But the problem with this solution is that map is not an iterable, i.e., it cannot be re-iterated:
for v in column_values_only_ds:
print(v) # Prints "Good" and "Bad"
for v in column_values_only_ds:
print(v) # Prints nothing
So, how can I create an iterable that returns only column values?
P.S. I’m building a single interface for running experiments with different models and, e.g., FastText requires only lists of strings, not dictionaries.
If you want to iterate over just the "text" column in your IterableDataset and make sure it can be re-iterated (unlike map), you can use a generator function. This way, you’ll always get a fresh iterable whenever you need it.
Here’s how you can do it:
from datasets import IterableDataset
# Your original dataset generator
def gen():
yield {"text": "Good", "label": 0}
yield {"text": "Bad", "label": 1}
ds = IterableDataset.from_generator(gen)
# A function to pull only the "text" values
def extract_text_column(dataset):
for item in dataset:
yield item["text"]
# A callable that gives you a fresh iterator each time
column_values_only_ds = lambda: extract_text_column(ds)
# Now, let's iterate over the "text" column
for v in column_values_only_ds():
print(v) # Prints "Good" and "Bad"
# You can do it again without issues!
for v in column_values_only_ds():
print(v) # Prints "Good" and "Bad" again
Generator Function: extract_text_column(dataset) is like a recipe to grab just the "text" values one at a time.

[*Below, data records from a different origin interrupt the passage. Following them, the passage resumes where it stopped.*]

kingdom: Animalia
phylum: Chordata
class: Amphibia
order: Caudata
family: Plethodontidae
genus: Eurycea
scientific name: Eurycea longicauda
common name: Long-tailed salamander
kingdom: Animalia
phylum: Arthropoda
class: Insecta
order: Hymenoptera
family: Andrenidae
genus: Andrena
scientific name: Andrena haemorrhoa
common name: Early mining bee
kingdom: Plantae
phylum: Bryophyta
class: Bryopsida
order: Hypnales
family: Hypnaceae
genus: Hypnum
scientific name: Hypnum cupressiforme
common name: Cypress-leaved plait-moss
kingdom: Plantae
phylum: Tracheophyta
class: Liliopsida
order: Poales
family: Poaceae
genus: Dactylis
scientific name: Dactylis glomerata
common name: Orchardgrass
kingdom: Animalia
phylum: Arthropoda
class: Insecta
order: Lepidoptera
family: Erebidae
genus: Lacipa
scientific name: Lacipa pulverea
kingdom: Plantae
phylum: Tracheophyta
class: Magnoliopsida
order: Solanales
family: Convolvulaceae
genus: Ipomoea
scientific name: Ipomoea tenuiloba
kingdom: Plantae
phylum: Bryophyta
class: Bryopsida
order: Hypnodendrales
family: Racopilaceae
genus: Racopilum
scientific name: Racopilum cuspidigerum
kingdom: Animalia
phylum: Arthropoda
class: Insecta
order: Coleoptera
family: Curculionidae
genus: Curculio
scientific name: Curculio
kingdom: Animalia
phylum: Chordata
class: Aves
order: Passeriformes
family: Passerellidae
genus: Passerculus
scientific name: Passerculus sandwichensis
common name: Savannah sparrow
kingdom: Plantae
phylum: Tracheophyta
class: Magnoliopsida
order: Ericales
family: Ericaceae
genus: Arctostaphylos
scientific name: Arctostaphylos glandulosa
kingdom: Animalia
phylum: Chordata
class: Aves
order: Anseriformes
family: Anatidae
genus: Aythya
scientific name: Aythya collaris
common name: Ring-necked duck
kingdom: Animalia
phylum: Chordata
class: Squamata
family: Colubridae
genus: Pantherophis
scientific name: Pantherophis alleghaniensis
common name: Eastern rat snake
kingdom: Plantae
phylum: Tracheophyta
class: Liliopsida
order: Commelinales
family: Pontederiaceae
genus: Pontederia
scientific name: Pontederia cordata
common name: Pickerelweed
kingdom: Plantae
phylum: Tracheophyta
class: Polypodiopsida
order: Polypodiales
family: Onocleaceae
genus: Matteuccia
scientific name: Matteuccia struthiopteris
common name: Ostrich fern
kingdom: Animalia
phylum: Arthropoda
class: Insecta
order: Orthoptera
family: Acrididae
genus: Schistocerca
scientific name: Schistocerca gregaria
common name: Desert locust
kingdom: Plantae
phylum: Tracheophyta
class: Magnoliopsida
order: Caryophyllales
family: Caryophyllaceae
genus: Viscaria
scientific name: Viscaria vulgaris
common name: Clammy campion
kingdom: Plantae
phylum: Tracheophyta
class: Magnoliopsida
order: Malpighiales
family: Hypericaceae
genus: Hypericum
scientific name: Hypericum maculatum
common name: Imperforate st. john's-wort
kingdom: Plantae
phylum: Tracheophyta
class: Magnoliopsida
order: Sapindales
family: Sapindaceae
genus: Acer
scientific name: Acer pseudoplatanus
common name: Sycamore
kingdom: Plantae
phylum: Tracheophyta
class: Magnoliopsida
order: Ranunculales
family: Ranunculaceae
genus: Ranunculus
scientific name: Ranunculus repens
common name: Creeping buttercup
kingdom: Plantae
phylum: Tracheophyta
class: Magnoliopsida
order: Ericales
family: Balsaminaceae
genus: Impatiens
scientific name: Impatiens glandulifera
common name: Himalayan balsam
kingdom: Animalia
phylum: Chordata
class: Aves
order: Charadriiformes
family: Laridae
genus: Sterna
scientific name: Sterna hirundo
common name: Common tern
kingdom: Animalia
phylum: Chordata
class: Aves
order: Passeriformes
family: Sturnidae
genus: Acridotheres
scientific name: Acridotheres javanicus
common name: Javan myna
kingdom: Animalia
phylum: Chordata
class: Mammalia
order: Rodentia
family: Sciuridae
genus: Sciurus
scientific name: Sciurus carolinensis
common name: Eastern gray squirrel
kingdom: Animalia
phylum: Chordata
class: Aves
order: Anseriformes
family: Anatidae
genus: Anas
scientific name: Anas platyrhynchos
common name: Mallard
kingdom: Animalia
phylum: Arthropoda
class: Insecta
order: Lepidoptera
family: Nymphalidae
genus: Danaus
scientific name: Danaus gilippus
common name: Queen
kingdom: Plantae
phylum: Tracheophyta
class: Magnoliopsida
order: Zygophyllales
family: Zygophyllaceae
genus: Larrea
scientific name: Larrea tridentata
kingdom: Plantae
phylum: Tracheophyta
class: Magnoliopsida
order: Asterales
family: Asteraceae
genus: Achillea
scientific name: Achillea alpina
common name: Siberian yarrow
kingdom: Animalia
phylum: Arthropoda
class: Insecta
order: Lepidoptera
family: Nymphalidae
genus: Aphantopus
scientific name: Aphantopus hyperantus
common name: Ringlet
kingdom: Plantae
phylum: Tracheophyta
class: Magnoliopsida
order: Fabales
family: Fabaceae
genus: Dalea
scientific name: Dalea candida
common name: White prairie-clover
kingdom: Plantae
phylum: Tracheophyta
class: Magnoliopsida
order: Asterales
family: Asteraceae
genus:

Fresh Start: Each time you call column_values_only_ds(), it gives you a brand-new iterator. So, no matter how many times you loop, it works!
Simple and Reusable: This makes it super handy if you’re building experiments or pipelines where re-iteration matters.
I hope this clears things up and helps you with your project. Feel free to reach out if you have more questions. Happy coding!
While this works, it loses the functionality of the IterableDataset (its methods and attributes are no longer accessible), so I hoped for a built in Datasets solution, but your answer suggests that there is no such functionality. OK.
By the way, something like this should also work:
class IterableDatasetColumnGetter:
def __init__(self, dataset: IterableDataset, column_name: str) -> None:
self.dataset = dataset
self.column_name = column_name
def __iter__(self) -> Iterator:
return iter(map(lambda x: x[self.column_name], self.dataset))
iterable_column_values_only_ds = IterableDatasetColumnGetter(ds, "text")
for v in iterable_column_values_only_ds:
print(v) # Prints "Good" and "Bad"
for v in iterable_column_values_only_ds:
print(v) # Prints "Good" and "Bad" again
but again it looks like it is not a good solution due to the loss of the original functionality.